Have you got hours of video footage of your holidays and children that you would love to show to friends and family, but every time you bring the subject up eyes glaze over, excuses are made and the living room is cleared? Do you watch your own videos back with the remote in your hands and a finger on the fast forward button? I am sure you do, we all do, but there is an alternative. Planning.

As a video producer I plan every shot of the video, then every hour of the day, as everything is then edited it saves an awful lot of frustrating work. We will go into more depth about editing at a later date but in the meantime you should be thinking about in- camera editing. This can only be done well if the planning or pre-production has been done beforehand.

You are going on a trip and have decided to take the video camera with you, the next thing to do is work out what you are going to be doing each day and try to predict what moments will be worth capturing. You may think that this is impossible but even the most unpredictable fly on the wall documentaries are carefully scripted before hand.
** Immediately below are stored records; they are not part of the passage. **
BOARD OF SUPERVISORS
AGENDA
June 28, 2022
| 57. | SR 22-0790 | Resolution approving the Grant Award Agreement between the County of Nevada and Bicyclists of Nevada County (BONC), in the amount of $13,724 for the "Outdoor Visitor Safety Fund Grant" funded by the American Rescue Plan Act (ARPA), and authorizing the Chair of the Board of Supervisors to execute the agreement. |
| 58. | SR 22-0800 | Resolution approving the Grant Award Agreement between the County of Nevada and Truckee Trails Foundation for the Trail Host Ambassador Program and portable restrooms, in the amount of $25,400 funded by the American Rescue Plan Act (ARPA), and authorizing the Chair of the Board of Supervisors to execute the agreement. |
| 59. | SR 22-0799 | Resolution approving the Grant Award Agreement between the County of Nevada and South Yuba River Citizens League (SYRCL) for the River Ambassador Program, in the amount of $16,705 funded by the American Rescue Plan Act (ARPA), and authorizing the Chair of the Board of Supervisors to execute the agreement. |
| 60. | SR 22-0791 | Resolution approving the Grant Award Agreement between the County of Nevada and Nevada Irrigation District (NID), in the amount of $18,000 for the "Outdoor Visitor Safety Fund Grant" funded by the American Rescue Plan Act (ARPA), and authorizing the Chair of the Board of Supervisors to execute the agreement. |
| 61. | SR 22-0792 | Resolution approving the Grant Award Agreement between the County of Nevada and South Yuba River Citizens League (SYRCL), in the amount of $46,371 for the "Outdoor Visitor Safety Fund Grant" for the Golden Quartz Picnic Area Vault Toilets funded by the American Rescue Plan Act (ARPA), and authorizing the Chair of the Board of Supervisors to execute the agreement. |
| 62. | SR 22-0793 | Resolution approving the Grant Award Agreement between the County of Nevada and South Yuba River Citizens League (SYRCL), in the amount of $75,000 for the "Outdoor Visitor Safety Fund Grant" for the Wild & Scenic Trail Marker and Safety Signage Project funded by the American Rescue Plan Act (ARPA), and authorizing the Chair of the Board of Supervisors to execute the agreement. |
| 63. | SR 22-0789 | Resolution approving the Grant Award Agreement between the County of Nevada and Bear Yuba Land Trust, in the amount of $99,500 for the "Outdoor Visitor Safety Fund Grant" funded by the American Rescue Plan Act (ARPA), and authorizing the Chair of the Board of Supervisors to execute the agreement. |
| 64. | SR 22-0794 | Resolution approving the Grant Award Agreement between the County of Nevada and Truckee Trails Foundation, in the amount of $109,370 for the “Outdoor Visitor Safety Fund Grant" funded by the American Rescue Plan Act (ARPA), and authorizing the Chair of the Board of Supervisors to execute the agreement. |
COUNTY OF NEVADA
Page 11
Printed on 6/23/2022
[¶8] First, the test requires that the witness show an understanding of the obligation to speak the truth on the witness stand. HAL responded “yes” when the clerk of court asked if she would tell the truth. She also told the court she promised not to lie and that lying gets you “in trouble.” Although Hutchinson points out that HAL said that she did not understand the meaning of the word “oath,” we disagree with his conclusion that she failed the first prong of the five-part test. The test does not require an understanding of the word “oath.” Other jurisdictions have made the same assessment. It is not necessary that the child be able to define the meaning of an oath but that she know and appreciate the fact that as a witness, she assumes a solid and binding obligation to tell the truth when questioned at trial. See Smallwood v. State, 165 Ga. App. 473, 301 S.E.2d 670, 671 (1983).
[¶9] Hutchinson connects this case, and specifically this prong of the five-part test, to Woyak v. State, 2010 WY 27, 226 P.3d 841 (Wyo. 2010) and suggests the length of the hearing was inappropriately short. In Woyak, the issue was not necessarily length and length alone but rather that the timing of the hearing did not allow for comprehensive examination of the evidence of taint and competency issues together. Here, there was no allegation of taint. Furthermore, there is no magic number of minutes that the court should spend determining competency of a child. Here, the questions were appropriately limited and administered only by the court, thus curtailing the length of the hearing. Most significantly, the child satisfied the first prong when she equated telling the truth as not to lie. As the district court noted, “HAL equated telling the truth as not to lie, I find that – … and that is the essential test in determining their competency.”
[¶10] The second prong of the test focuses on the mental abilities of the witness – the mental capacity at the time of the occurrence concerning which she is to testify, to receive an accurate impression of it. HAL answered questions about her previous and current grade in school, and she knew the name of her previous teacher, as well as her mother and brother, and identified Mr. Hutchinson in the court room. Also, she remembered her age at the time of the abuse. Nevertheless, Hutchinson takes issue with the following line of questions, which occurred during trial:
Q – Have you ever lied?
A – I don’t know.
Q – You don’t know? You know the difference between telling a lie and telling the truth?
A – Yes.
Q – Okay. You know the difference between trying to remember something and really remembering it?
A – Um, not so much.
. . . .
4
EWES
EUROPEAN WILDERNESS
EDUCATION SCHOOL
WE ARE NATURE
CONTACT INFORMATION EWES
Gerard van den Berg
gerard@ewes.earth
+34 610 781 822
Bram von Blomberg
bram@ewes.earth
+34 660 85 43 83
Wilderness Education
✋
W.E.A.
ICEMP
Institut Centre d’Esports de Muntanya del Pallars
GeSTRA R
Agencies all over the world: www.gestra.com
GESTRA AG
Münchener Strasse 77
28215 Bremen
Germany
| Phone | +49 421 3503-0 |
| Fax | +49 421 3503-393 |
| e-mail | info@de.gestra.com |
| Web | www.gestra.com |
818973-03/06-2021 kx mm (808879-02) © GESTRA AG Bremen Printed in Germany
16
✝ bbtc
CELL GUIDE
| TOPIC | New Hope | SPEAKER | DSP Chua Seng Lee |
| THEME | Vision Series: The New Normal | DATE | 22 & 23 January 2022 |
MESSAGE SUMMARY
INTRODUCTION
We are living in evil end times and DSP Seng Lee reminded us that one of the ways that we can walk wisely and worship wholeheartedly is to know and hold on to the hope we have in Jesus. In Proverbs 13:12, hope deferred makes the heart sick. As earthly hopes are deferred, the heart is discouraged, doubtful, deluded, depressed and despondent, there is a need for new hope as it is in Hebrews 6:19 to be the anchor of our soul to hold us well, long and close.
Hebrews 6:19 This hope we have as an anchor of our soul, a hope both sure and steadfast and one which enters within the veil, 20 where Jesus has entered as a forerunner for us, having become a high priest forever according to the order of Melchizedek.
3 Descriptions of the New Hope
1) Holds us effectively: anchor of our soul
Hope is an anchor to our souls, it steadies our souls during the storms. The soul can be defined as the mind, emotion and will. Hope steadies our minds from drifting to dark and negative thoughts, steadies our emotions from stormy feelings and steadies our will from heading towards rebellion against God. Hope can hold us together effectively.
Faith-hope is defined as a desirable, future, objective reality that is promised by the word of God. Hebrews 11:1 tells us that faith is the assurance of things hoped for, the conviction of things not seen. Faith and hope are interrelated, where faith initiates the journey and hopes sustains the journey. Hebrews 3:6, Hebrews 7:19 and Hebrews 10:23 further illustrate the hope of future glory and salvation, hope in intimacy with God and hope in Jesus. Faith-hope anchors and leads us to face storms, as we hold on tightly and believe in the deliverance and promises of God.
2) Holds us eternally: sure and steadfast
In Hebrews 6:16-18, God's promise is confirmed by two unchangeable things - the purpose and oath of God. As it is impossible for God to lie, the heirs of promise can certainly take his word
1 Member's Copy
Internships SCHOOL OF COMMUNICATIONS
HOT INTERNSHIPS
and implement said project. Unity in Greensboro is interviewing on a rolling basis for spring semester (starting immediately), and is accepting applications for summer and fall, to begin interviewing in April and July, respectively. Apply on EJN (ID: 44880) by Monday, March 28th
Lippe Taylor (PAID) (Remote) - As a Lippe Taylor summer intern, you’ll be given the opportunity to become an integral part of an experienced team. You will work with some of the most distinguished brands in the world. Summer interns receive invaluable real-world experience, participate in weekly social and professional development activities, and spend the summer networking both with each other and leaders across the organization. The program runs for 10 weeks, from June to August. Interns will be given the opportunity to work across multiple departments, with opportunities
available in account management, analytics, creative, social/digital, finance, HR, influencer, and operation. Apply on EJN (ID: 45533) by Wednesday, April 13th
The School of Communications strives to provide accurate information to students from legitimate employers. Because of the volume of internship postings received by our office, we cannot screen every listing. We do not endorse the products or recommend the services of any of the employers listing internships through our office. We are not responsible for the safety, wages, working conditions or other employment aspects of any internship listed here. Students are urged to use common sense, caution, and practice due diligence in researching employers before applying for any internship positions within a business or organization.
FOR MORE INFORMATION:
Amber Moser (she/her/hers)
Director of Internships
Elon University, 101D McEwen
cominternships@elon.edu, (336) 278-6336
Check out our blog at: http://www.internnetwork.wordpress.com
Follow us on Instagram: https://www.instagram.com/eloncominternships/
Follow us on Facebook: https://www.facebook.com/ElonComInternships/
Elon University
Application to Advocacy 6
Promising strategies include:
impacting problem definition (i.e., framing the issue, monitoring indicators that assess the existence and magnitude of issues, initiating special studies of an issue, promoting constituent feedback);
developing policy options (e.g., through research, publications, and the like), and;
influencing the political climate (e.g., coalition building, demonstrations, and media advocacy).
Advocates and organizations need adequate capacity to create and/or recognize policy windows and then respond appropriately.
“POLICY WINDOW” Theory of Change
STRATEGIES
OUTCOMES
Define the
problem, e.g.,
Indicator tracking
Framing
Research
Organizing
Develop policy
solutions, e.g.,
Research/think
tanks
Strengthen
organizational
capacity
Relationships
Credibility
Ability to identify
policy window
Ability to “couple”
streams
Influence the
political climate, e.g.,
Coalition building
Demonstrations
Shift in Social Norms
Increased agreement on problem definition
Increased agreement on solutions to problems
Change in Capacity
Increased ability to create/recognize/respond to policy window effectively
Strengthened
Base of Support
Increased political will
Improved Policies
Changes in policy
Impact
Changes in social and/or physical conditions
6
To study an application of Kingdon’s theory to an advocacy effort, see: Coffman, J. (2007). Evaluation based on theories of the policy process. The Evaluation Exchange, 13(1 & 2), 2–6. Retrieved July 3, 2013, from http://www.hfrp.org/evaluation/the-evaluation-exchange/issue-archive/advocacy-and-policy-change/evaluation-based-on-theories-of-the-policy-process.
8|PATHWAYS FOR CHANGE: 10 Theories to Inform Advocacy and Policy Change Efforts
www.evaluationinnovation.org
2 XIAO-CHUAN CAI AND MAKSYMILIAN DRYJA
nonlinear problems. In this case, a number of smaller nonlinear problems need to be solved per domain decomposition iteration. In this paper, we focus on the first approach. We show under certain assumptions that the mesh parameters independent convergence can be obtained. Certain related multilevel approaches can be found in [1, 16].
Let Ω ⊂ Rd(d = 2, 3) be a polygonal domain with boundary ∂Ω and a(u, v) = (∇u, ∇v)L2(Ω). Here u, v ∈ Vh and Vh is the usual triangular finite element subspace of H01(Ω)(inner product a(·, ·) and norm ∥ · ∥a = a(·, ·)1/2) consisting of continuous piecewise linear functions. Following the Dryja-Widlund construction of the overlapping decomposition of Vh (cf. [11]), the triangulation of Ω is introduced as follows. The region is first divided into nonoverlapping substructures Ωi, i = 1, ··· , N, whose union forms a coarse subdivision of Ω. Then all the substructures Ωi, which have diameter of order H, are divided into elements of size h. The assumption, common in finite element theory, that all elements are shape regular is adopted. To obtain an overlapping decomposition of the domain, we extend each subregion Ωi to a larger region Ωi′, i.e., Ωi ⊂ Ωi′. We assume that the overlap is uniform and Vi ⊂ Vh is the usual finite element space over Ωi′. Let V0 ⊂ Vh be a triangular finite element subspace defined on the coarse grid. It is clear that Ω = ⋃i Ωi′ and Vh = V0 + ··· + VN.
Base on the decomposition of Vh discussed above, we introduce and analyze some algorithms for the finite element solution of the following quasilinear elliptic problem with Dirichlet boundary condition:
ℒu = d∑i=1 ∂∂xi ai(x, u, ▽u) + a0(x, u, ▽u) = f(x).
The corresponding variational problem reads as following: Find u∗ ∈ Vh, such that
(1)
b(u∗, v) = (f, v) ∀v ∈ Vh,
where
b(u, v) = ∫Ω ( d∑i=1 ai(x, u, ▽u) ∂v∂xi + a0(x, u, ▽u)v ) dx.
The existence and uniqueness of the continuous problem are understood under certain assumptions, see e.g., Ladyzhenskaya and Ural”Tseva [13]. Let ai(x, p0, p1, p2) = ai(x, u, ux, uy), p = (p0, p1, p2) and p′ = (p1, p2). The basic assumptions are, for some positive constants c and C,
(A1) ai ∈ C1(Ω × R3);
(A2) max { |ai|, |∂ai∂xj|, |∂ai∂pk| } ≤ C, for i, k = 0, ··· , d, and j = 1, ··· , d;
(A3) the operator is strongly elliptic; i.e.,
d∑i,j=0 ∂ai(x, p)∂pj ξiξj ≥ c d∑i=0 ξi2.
Every thing might change when you start shooting but the basis is there and if you try to stick to that, the finished programme will have a structure, be interesting and hopefully not to long.

If you are going to edit in camera, start with an establishing shot of your house. Then have some short shots inside, packing bags and picking up tickets. Stand at the end of the road and film the car driving past, let the car drive out of shot. Carry on in this vein building a picture on paper, keep the shots short, do not move the camera to much, never zoom in and out during the same shot and think at least two shots ahead.

You should be at your destination within a minute and to keep the film interesting your two weeks on holiday should last no more than half an hour on tape, maybe 45 minutes if you had a very interesting holiday. There is no harm is taking another tape to use when filming a boat race or similar long event but unless you were there or someone capsizes most viewers would be bored after a minute.

I recently had a job transferring about 5 hours of 20 year old 8mm film to VHS tape. Most of the film was animals and scenery at a safari park and very little of the family. It struck me straight away that the animals and scenery would look just the same today, but the people, now they really were interesting, all 10 minutes of them.

So to recap, plan ahead and keep it short, video people not hills, this way you will have fun making the film, also family and friends just might enjoy the end product, but do not bank on it!